Problem details ::
In the data below, the answer is the run of lines from the line containing "auch die Finanzierung." through the line containing "する表示をご覧ください。", both included; print it exactly and nothing else.

Exercise material ::

....

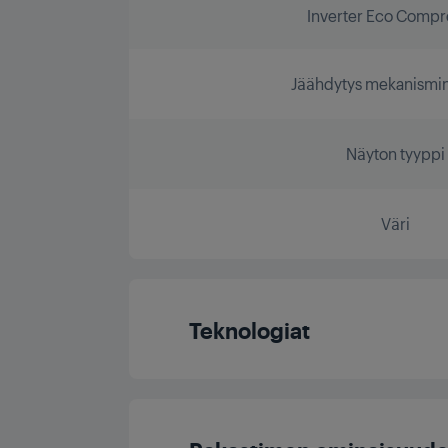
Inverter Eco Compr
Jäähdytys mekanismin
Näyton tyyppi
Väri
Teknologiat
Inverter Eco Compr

....

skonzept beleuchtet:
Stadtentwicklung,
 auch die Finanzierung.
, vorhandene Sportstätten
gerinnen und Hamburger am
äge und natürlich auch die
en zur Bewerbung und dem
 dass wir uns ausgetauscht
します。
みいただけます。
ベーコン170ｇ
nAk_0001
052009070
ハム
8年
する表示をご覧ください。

....

Your solution ::
 auch die Finanzierung.
, vorhandene Sportstätten
gerinnen und Hamburger am
äge und natürlich auch die
en zur Bewerbung und dem
 dass wir uns ausgetauscht
します。
みいただけます。
ベーコン170ｇ
nAk_0001
052009070
ハム
8年
する表示をご覧ください。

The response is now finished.